**** GIVEN ENTRIES
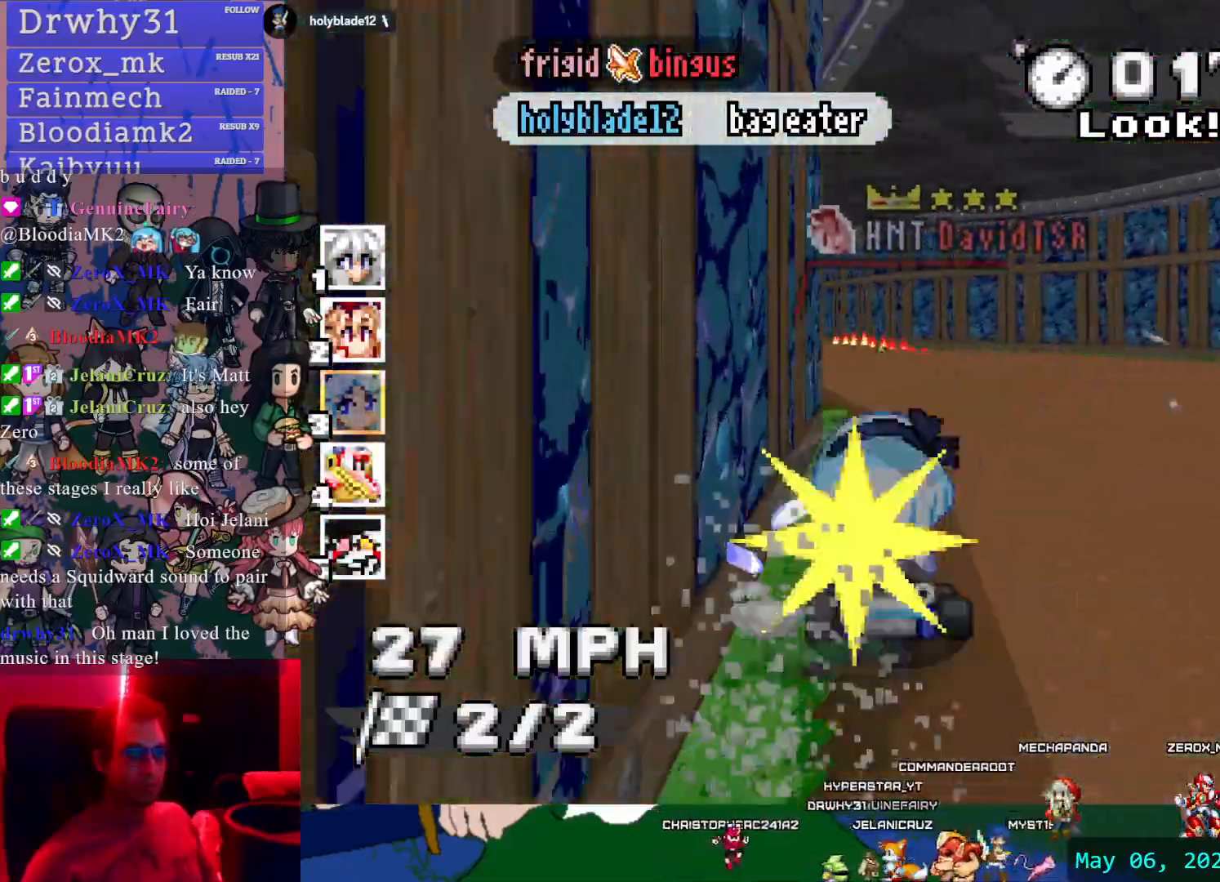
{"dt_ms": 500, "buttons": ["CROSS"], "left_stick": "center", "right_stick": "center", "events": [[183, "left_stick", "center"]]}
********
**** GIVEN ENTRIES
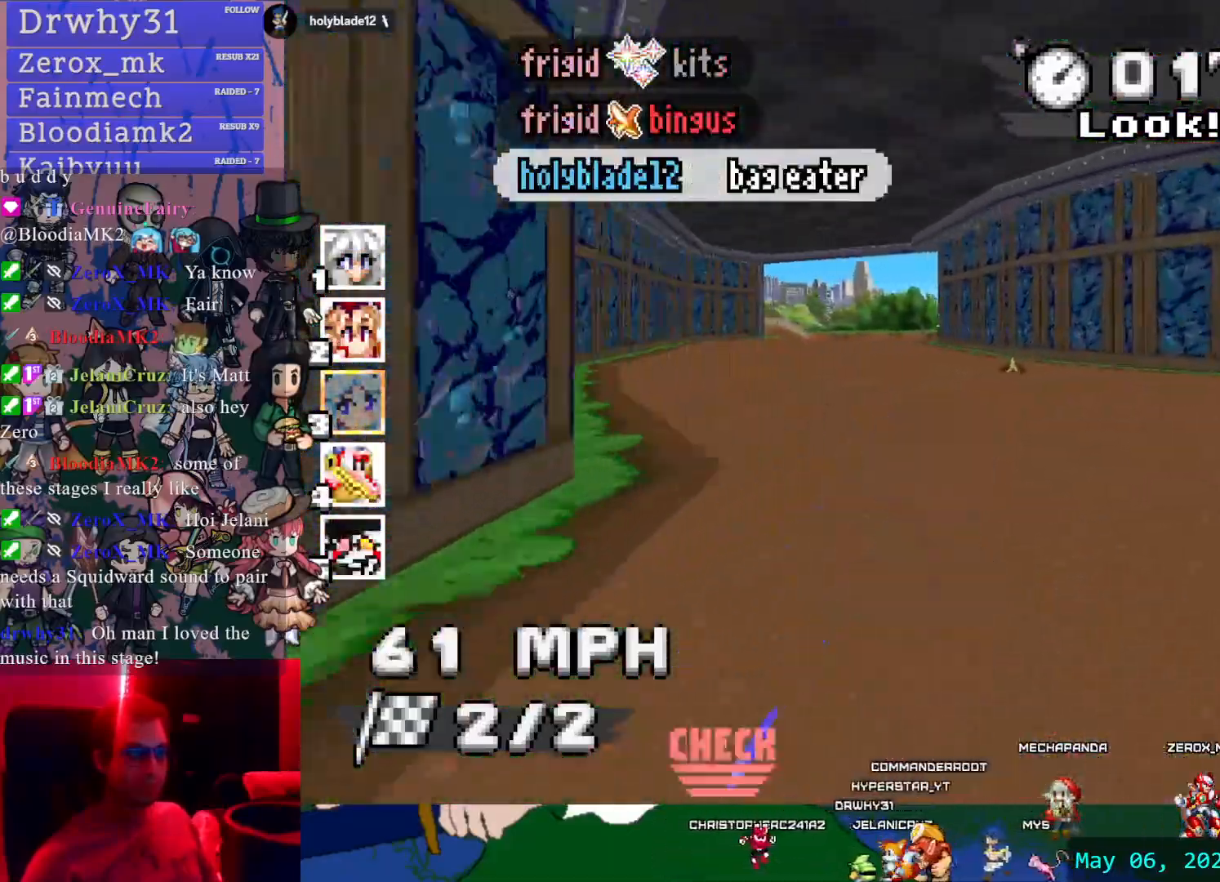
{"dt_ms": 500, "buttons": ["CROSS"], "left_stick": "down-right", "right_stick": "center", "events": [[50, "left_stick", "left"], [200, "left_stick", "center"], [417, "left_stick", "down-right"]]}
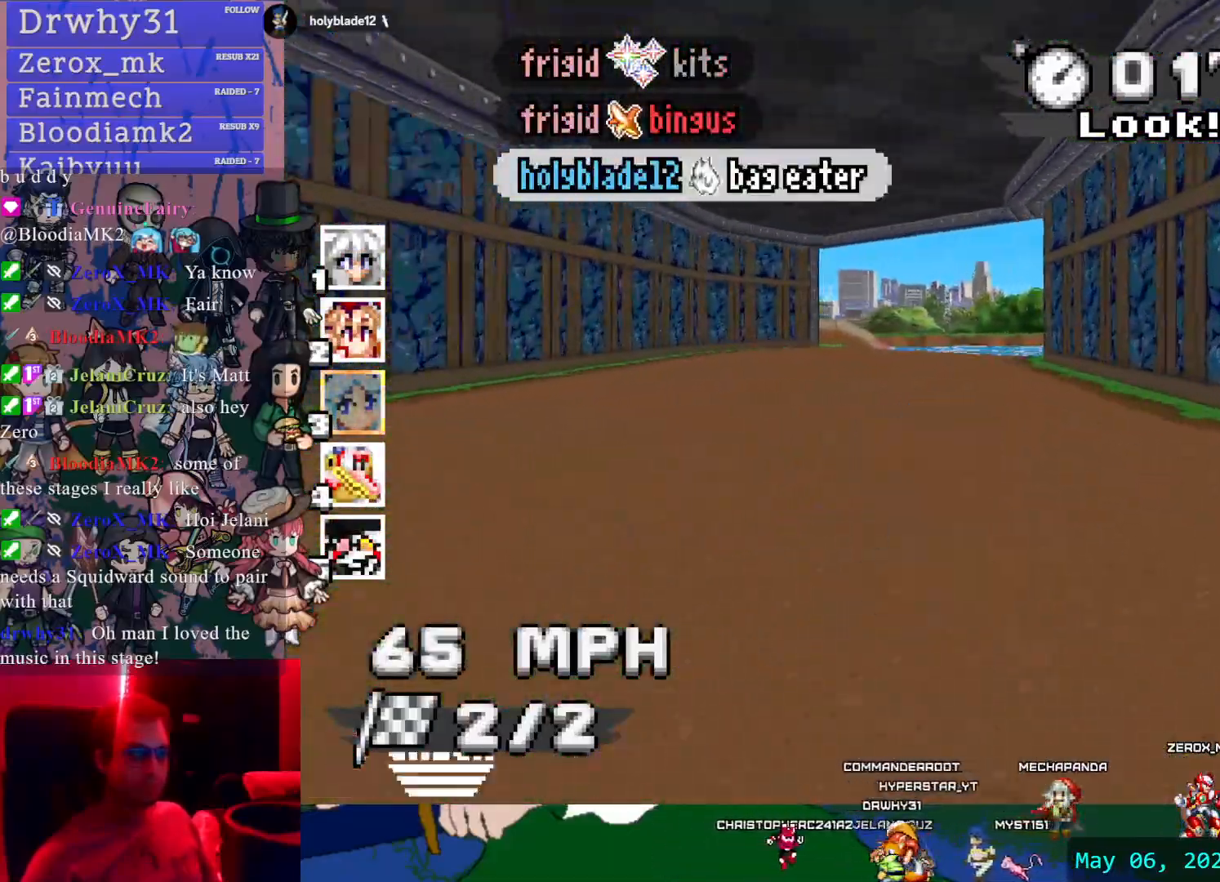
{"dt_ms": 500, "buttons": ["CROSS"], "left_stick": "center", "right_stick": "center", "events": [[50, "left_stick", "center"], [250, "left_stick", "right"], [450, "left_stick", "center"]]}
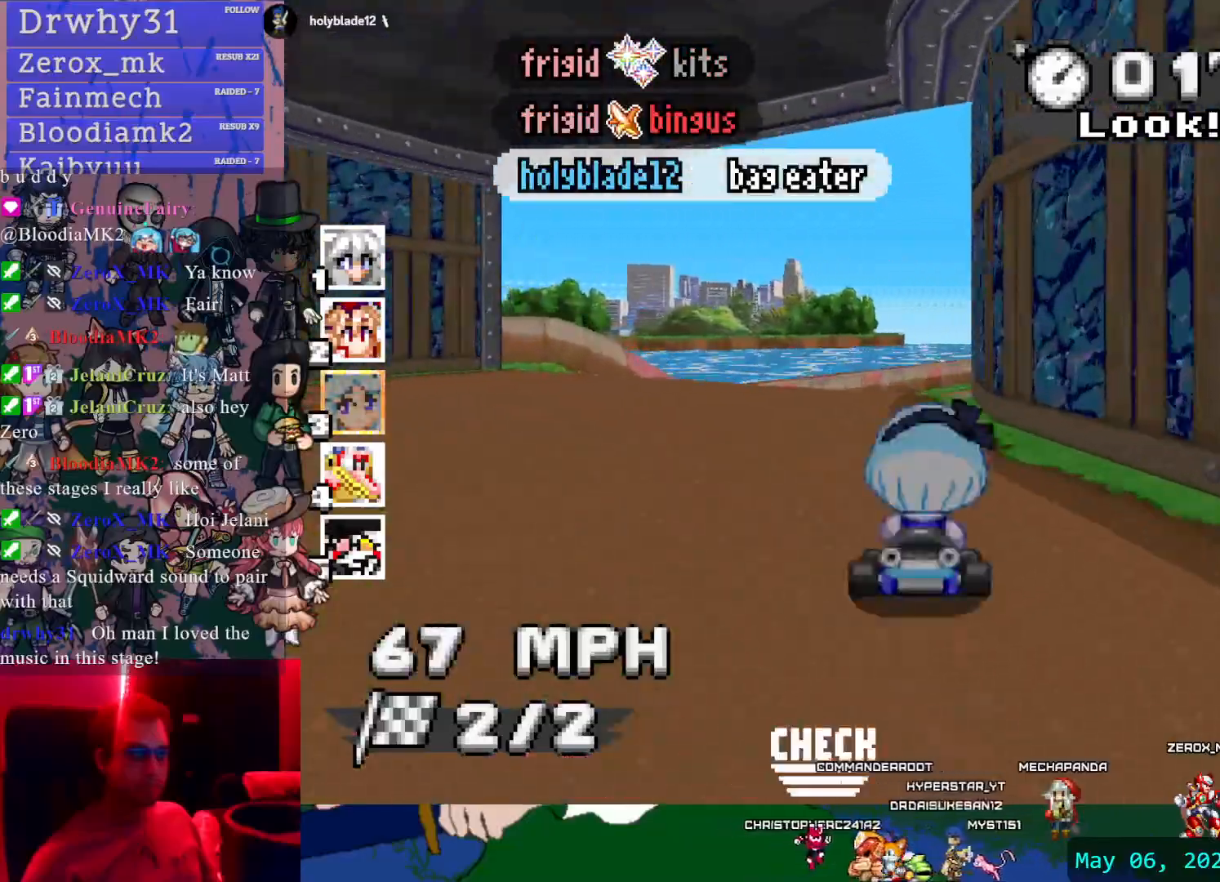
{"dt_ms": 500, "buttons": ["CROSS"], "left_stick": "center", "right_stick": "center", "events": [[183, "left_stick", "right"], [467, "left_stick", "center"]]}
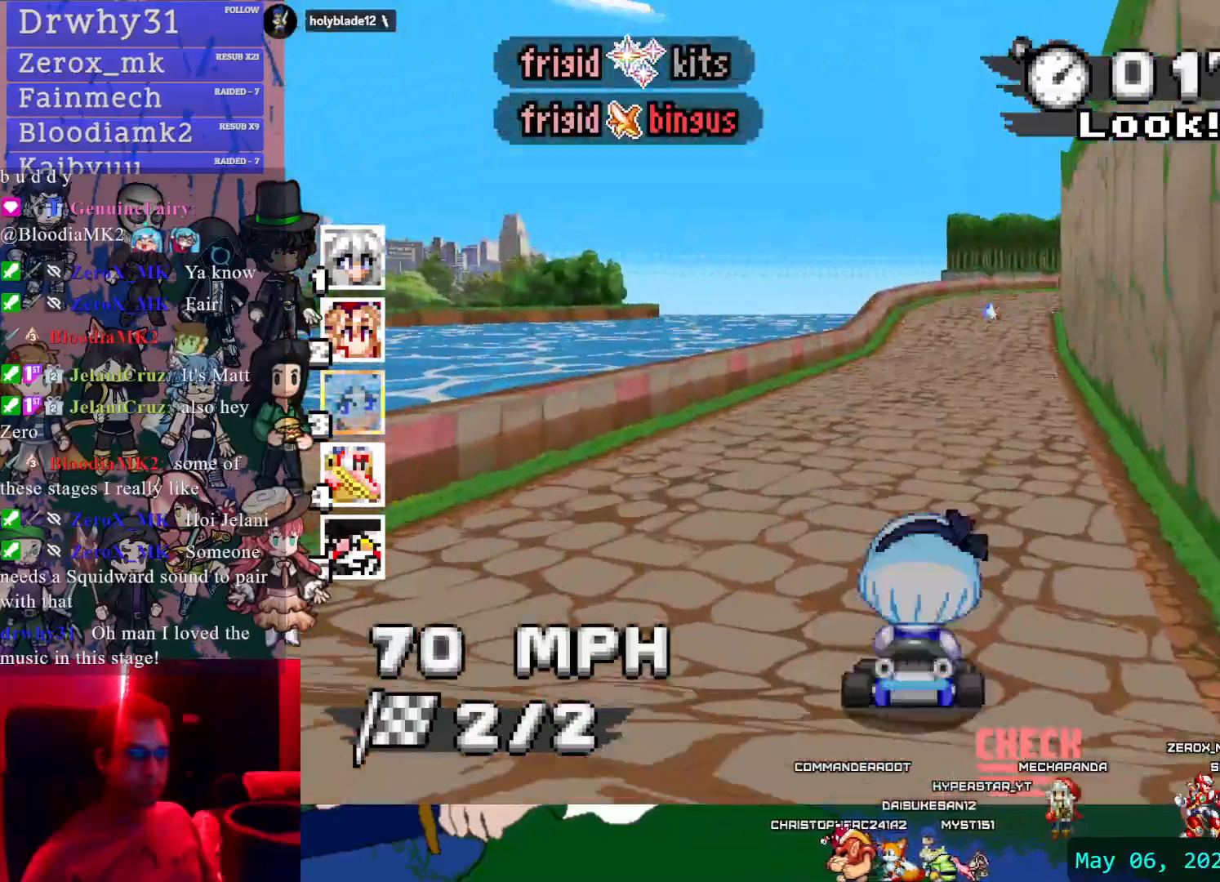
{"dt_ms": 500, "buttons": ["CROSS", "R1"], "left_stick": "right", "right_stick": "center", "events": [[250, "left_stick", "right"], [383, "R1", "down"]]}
********
ASSIGNMENT – Please go through the data above and copy each line containing the word "down".

REPLY TO THE EXERCISE –
{"dt_ms": 500, "buttons": ["CROSS"], "left_stick": "down-right", "right_stick": "center", "events": [[50, "left_stick", "left"], [200, "left_stick", "center"], [417, "left_stick", "down-right"]]}
{"dt_ms": 500, "buttons": ["CROSS", "R1"], "left_stick": "right", "right_stick": "center", "events": [[250, "left_stick", "right"], [383, "R1", "down"]]}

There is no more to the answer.